Start of Data

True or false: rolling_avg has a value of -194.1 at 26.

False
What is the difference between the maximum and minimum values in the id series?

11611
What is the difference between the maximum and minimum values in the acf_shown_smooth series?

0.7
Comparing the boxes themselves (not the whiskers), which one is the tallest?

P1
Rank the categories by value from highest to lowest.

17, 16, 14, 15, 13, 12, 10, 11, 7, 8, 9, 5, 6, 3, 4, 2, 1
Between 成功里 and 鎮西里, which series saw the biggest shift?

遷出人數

End of Data
Start of Data

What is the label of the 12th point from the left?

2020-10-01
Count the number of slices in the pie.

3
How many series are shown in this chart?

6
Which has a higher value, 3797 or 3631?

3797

End of Data
Start of Data

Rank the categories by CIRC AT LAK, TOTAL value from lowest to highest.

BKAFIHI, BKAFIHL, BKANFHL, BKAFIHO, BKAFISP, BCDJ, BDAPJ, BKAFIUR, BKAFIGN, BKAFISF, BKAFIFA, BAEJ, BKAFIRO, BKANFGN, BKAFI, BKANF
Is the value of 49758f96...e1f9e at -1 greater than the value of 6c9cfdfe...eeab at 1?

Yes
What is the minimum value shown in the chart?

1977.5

End of Data

Your task: Update the data from the line that has "True or false: rolling_avg" through the line that has "the acf_shown_smooth series?" by changing every "difference" to "gap", keeping everything else the same.

Output for this task:
True or false: rolling_avg has a value of -194.1 at 26.

False
What is the gap between the maximum and minimum values in the id series?

11611
What is the gap between the maximum and minimum values in the acf_shown_smooth series?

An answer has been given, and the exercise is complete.